[Automne 2002]
par Jacques Doyon
Ce numéro met en lumière le travail réalisé par certains artistes contemporains autour de l’archive photographique. La photographie, en raison de sa dimension documentaire, a été très tôt versée à l’archive et en a constitué une composante importante.
C’est d’ailleurs cette dimension qui a longtemps empêché sa reconnaissance par le milieu de l’art. Paradoxalement, aujourd’hui, c’est cette capacité même qui lui vaut d’intégrer les plus hautes sphères du marché et de l’institution artistique, comme l’illustre entre autres l’intérêt actuel pour les œuvres d’Andreas Gursky. Les fondements de cette évolution ont été mis en perspective dans l’ouvrage récent d’Olivier Lugon, Le Style documentaire. D’Auguste Sander à Walker Evans. 1920-1945, publié aux Éditions Macula.
L’archive est un dépôt, une accumulation souvent sélective, des traces d’une activité institutionnelle ou individuelle. On peut l’envisager comme un « dépôt de savoirs et de techniques » : traces accumulées d’une histoire, dont le contenu, mais aussi les opérateurs ayant présidé à sa constitution, demandent à être réinterprétés et réactivés. Ce à quoi les travaux des artistes ici réunis apportent leur contribution, à la suite d’un bon nombre d’autres, depuis les années 60. L’essai qu’Anne Bénichou publie dans ce numéro propose une lecture de cette histoire récente.
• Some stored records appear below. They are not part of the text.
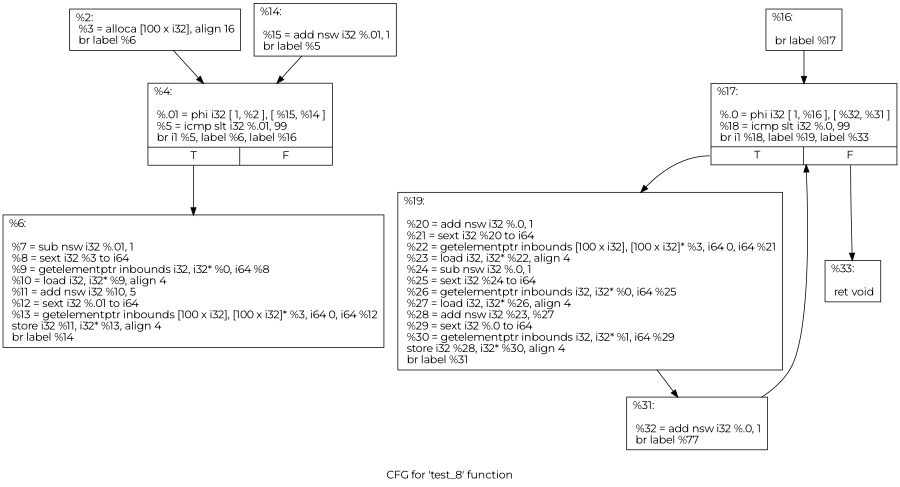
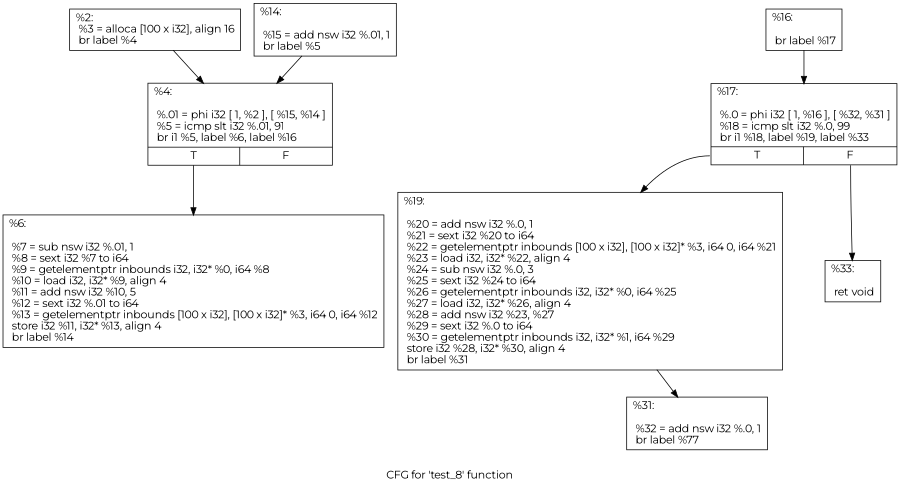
  digraph {
    fontname=Montserrat
    label="CFG for 'test_8' function"
    node [fontname=Montserrat shape=record]
    edge [fontname=Montserrat]
-   n1 [label="{%2:\l  %3 = alloca [100 x i32], align 16\l  br label %6\l}"]
-   n2 [label="{%4:\l\l  %.01 = phi i32 [ 1, %2 ], [ %15, %14 ]\l  %5 = icmp slt i32 %.01, 99\l  br i1 %5, label %6, label %16\l|{<s0>T|<s1>F}}"]
-   n3 [label="{%6:\l\l  %7 = sub nsw i32 %.01, 1\l  %8 = sext i32 %3 to i64\l  %9 = getelementptr inbounds i32, i32* %0, i64 %8\l  %10 = load i32, i32* %9, align 4\l  %11 = add nsw i32 %10, 5\l  %12 = sext i32 %.01 to i64\l  %13 = getelementptr inbounds [100 x i32], [100 x i32]* %3, i64 0, i64 %12\l  store i32 %11, i32* %13, align 4\l  br label %14\l}"]
+   n1 [label="{%2:\l  %3 = alloca [100 x i32], align 16\l  br label %4\l}"]
+   n2 [label="{%4:\l\l  %.01 = phi i32 [ 1, %2 ], [ %15, %14 ]\l  %5 = icmp slt i32 %.01, 91\l  br i1 %5, label %6, label %16\l|{<s0>T|<s1>F}}"]
+   n3 [label="{%6:\l\l  %7 = sub nsw i32 %.01, 1\l  %8 = sext i32 %7 to i64\l  %9 = getelementptr inbounds i32, i32* %0, i64 %8\l  %10 = load i32, i32* %9, align 4\l  %11 = add nsw i32 %10, 5\l  %12 = sext i32 %.01 to i64\l  %13 = getelementptr inbounds [100 x i32], [100 x i32]* %3, i64 0, i64 %12\l  store i32 %11, i32* %13, align 4\l  br label %14\l}"]
    n4 [label="{%16:\l\l  br label %17\l}"]
    n5 [label="{%17:\l\l  %.0 = phi i32 [ 1, %16 ], [ %32, %31 ]\l  %18 = icmp slt i32 %.0, 99\l  br i1 %18, label %19, label %33\l|{<s0>T|<s1>F}}"]
    n6 [label="{%14:\l\l  %15 = add nsw i32 %.01, 1\l  br label %5\l}"]
-   n7 [label="{%19:\l\l  %20 = add nsw i32 %.0, 1\l  %21 = sext i32 %20 to i64\l  %22 = getelementptr inbounds [100 x i32], [100 x i32]* %3, i64 0, i64 %21\l  %23 = load i32, i32* %22, align 4\l  %24 = sub nsw i32 %.0, 1\l  %25 = sext i32 %24 to i64\l  %26 = getelementptr inbounds i32, i32* %0, i64 %25\l  %27 = load i32, i32* %26, align 4\l  %28 = add nsw i32 %23, %27\l  %29 = sext i32 %.0 to i64\l  %30 = getelementptr inbounds i32, i32* %1, i64 %29\l  store i32 %28, i32* %30, align 4\l  br label %31\l}"]
+   n7 [label="{%19:\l\l  %20 = add nsw i32 %.0, 1\l  %21 = sext i32 %20 to i64\l  %22 = getelementptr inbounds [100 x i32], [100 x i32]* %3, i64 0, i64 %21\l  %23 = load i32, i32* %22, align 4\l  %24 = sub nsw i32 %.0, 3\l  %25 = sext i32 %24 to i64\l  %26 = getelementptr inbounds i32, i32* %0, i64 %25\l  %27 = load i32, i32* %26, align 4\l  %28 = add nsw i32 %23, %27\l  %29 = sext i32 %.0 to i64\l  %30 = getelementptr inbounds i32, i32* %1, i64 %29\l  store i32 %28, i32* %30, align 4\l  br label %31\l}"]
    n8 [label="{%33:\l\l  ret void\l}"]
    n9 [label="{%31:\l\l  %32 = add nsw i32 %.0, 1\l  br label %77\l}"]
    n1 -> n2
    n2 -> n3 [tailport=s0]
    n4 -> n5
    n5 -> n7 [tailport=s0]
    n5 -> n8 [tailport=s1]
    n6 -> n2
    n7 -> n9
-   n9 -> n5
  }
Between art and Art, que présente ici Vid Ingelevics, s’attache à mettre en valeur les critères qui président à la constitution de l’archive. En simulant les techniques propres au photographe de musée, avec des négatifs de grand format comportant un grand luxe de détails et couvrant un large champ, Ingelevics documente les passages et les carrefours, les installations de sécurité et de surveillance, les panneaux d’information et d’orientation et les activités commerciales des musées. Il archive ce que notre œil oblitère normalement durant la visite. Il réintègre dans le domaine de l’art ce que l’institution tient habituellement pour de la pure documentation technique mais qui est en fait tout à fait révélateur du fonctionnement du musée. Le texte que signe Elizabeth Legge analyse précisément les enjeux de cette simulation.
La série de Catherine Poncin, Du champ des hommes, territoires, propose, quant à elle, une lecture sédimentaire de l’archive et de l’histoire de la Ville de Bobigny. La métaphore archéologique et géologique qui structure son dispositif visuel se veut à l’image de la mémoire : un lent cumul qui trop souvent oblitère ce qui l’a précédé, et oblige ainsi à creuser pour retrouver les strates enfouies. Ce travail répondait à une commande visant à restituer une identité aux habitants de cette ville. Poncin ne peut que refléter l’anomie propre à toutes les petites villes satellisées. Elle ne peut qu’extirper les fragments de ce qui aurait pu être une histoire, ou pourrait éventuellement en devenir une. Ce miroir brisé, elle le tend, sur des bannières, dans les rues de la ville. Michèle Cohen Hadria dénoue tous les fils de cette fouille.
Plus que les autres, Patrick Altman travaille sur le cumul, il rend palpable l’énorme masse de documents et d’objets sur lesquels repose le musée. Photographe en chef du Musée du Québec, il puise à même les rejets de son activité professionnelle, en s’attachant notamment aux détails des œuvres. Ses pièces comprennent parfois jusqu’à mille photographies. Les modes de présentation qu’il privilégie concourent à problématiser notre relation aux œuvres, en insistant sur les conditions de perception, le relais du support photographique comme « musée imaginaire », le détail comme punctum. Abordant d’autres collections de musées ou introduisant des images reliées à sa propre histoire, Altman a construit une œuvre qui ouvre l’espace de réception des œuvres en le liant à la culture, à la mémoire, aux récits personnels. Louise Déry rend compte ici du développement de ce travail.
Ces quelques œuvres sont autant d’exemples significatifs de ce que l’expertise du travail de l’image des artistes contemporains peut apporter aux enjeux de l’archive photographique. Encore faut-il que cette archive soit versée au domaine public, comme Arthur Kroker nous le rappelait dans la publication du dernier Mois de la photo à Montréal, à propos des archives Bettmann récemment acquises par Bill Gates.